There is probably not a more succinct line than ‘EBVs belong to the progeny’ that could better address the most common issues people have when interpreting Estimated Breeding Values (EBVs).
The issue comes when the EBVs are used to assess the animal itself rather than what the EBVs are actually describing; the progeny.
For this reason, there can be a great deal of confusion around breeding values and you hear lines like “He’s better than his EBVs say he is”. Importantly the EBVs are not describing him, they describe the expected performance of his progeny.
What is an EBV?
An animal’s breeding value can be defined as its genetic merit for each trait. While it is not possible to determine an animal’s true breeding value, it is possible to predict it. These predictions of an animal’s true breeding value are called EBVs (Estimated Breeding Values).
TACE (TransTasman Angus Cattle Evaluation) EBVs are expressed as the difference between an individual animal’s genetics and a historical genetic level (i.e. group of animals) within the TACE genetic evaluation, and are reported in the units in which the measurements are taken.

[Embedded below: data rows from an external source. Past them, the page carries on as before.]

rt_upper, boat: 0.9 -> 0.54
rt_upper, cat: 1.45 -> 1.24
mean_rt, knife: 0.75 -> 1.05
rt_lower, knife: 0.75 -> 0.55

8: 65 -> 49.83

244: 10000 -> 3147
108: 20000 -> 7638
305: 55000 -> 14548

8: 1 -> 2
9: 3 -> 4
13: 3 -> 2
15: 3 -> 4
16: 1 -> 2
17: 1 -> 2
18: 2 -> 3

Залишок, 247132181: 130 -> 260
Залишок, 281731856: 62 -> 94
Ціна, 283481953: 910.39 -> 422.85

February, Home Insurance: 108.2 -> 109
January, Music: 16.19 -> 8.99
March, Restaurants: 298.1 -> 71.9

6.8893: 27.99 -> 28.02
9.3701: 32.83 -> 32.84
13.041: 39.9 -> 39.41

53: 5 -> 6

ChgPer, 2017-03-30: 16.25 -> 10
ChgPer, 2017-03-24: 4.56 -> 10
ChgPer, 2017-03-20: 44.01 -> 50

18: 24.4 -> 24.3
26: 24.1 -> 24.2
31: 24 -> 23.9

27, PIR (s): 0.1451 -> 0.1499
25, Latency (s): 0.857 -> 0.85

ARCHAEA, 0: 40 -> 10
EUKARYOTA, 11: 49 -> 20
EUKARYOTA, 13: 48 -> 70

EBVs are calculated for a range of traits within TACE, covering calving ease, growth, fertility, maternal performance, carcase merit, feed efficiency, temperament and structural soundness.
Types of breeding values
When examining breeding values, it is important that the type of breeding value is understood because breeding values describe the predicted differences in the progeny based on the trait involved.
‘Improvement in the trait’ breeding values
Breeding values that describe an improvement in the performance of the progeny for the examined trait is the most common type of breeding value. These include growth traits (BWT, 200, 400, etc.), carcase (EMA, IMF, etc.) and fertility (DTC).
When we compare potential selection decisions we see the predicted difference in the performance of the progeny. For example, if we compare two bulls, one with a 200-day growth EBV of +40kg and the other bull whose breeding value is +60kg. We would predict the difference in the performance of the progeny to be 10kg, with the +60kg bull, producing progeny that were 10kg heavier at 200 days, all other things being equal.
‘Improvement in the number of acceptable progeny’ breeding values
Breeding values that describe an improvement in the number of acceptable progeny are often misinterpreted as describing improvements in progeny performance. These include docility, calving ease (CE Dir and CE Dtr) and structural breeding values (FC, FA, RH, etc.).
When we compare potential selection decisions we see the predicted difference in the number of progeny with an acceptable score for the trait. For examples in the case of calving ease, the EBVs are predicting differences in the percentage of unassisted calvings, or in the case of docility, more progeny with a docile temperament.